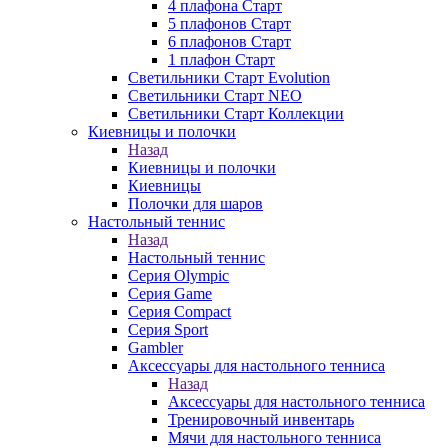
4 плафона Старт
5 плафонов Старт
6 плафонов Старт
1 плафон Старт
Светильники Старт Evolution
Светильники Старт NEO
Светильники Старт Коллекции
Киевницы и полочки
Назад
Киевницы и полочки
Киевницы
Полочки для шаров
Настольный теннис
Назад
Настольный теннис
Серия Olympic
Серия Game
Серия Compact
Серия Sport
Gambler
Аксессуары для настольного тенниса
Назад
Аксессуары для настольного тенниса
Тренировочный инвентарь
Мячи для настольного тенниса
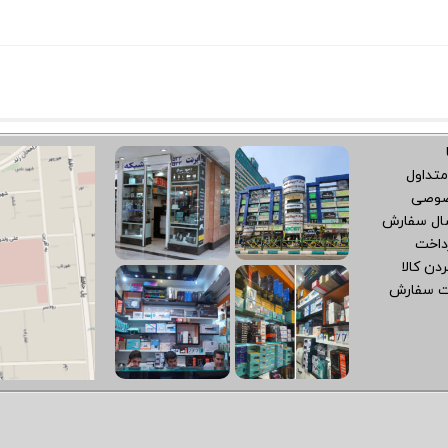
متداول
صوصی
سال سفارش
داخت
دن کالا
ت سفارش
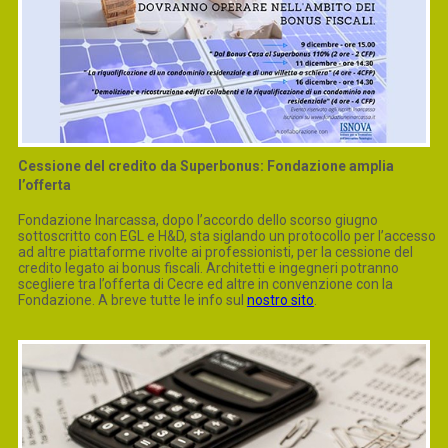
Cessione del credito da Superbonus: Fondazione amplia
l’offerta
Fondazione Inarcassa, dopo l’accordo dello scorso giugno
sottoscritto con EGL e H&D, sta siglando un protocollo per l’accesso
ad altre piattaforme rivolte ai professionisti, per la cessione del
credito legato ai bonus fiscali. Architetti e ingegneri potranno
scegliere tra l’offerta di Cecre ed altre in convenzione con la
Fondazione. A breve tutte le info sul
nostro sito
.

::::

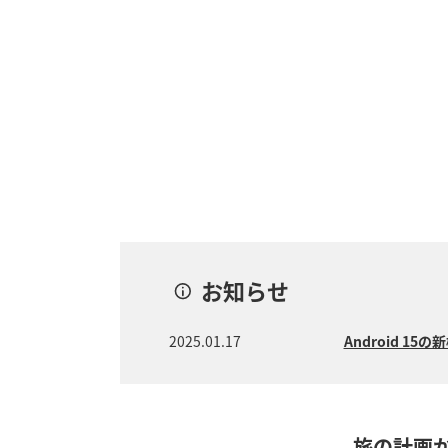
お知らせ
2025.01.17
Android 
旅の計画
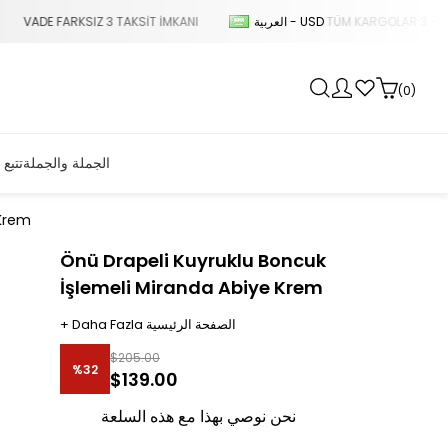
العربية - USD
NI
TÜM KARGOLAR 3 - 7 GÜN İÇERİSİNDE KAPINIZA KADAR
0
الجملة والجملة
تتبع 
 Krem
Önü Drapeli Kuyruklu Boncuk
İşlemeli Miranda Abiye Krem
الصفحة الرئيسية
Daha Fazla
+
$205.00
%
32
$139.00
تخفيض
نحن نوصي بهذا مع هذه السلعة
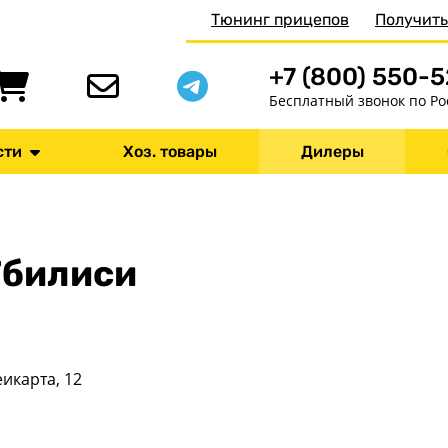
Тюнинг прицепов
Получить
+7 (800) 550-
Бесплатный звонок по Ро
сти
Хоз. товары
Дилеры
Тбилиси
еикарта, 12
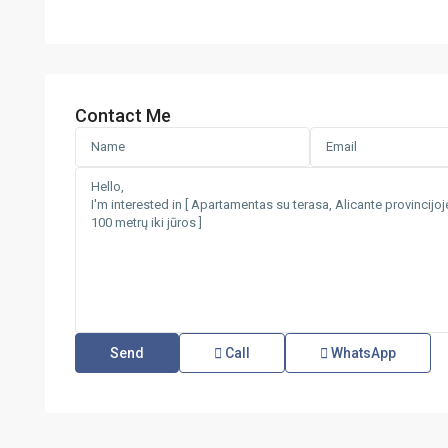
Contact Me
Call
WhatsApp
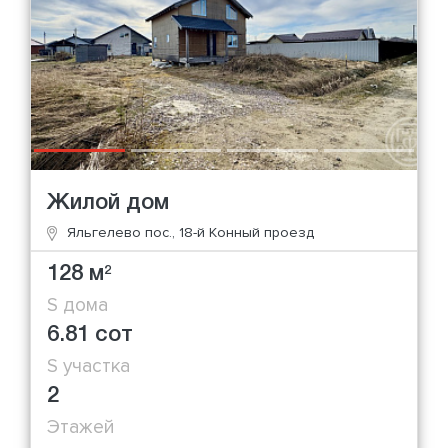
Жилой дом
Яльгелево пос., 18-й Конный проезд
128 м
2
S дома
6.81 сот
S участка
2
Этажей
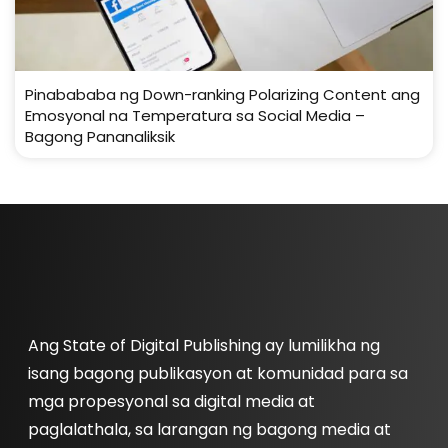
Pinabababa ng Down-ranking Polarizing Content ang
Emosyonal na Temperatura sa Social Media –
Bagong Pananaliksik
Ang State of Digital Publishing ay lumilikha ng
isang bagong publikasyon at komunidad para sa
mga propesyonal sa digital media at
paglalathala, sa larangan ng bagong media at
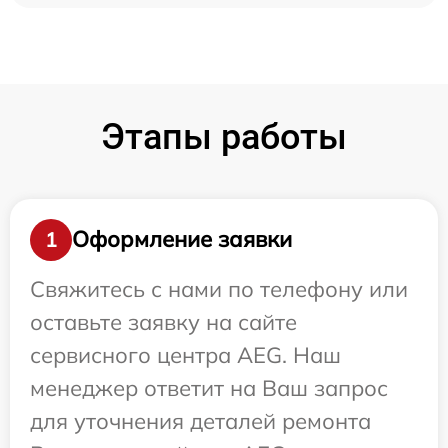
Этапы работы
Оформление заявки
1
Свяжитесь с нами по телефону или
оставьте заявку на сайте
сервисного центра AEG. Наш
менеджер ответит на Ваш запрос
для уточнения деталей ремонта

::::

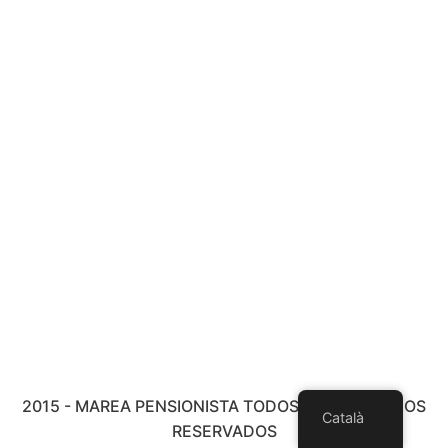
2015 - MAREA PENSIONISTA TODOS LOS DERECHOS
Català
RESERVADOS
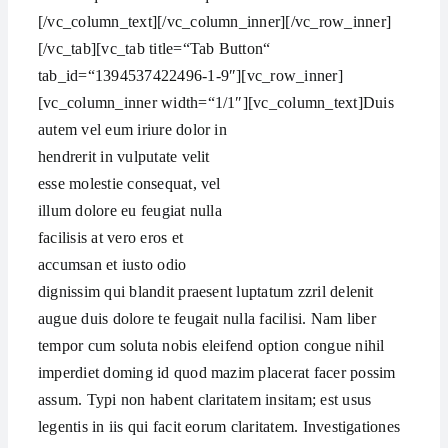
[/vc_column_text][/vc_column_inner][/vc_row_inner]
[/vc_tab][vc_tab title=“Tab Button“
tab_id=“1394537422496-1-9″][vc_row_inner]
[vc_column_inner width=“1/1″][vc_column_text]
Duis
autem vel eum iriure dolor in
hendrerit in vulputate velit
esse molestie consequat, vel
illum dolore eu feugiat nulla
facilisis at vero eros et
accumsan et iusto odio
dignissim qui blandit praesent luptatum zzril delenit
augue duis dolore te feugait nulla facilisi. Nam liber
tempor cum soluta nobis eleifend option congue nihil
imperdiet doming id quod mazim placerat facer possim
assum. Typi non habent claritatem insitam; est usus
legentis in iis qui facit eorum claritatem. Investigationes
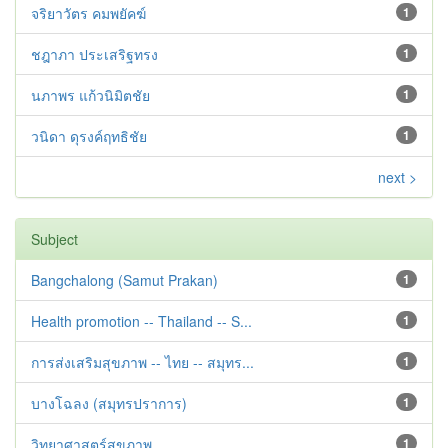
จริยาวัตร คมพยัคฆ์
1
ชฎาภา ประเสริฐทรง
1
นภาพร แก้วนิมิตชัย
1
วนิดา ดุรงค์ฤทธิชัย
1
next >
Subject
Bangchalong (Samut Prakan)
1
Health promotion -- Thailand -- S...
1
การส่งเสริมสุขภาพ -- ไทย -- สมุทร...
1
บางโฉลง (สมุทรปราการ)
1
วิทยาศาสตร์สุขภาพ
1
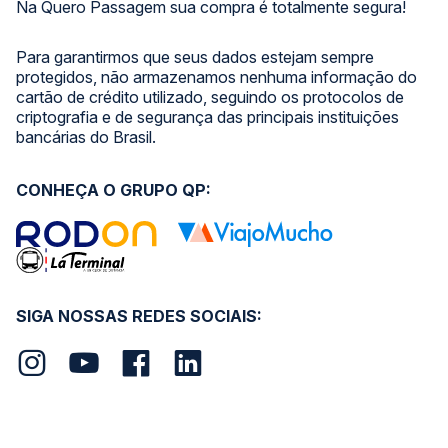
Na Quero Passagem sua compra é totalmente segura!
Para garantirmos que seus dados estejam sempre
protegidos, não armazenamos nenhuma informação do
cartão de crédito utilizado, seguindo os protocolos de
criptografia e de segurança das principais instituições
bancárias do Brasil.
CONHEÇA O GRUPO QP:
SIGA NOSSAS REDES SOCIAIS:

::::

Could the stretch from the line with "บางโฉลง (สมุทรปราการ)" through the line with "SIGA NOSSAS REDES" in the listing above be restated word for word, minus the pictures?

### TASK RESULT
บางโฉลง (สมุทรปราการ)
1
วิทยาศาสตร์สุขภาพ
1
Na Quero Passagem sua compra é totalmente segura!
Para garantirmos que seus dados estejam sempre
protegidos, não armazenamos nenhuma informação do
cartão de crédito utilizado, seguindo os protocolos de
criptografia e de segurança das principais instituições
bancárias do Brasil.
CONHEÇA O GRUPO QP:
SIGA NOSSAS REDES SOCIAIS:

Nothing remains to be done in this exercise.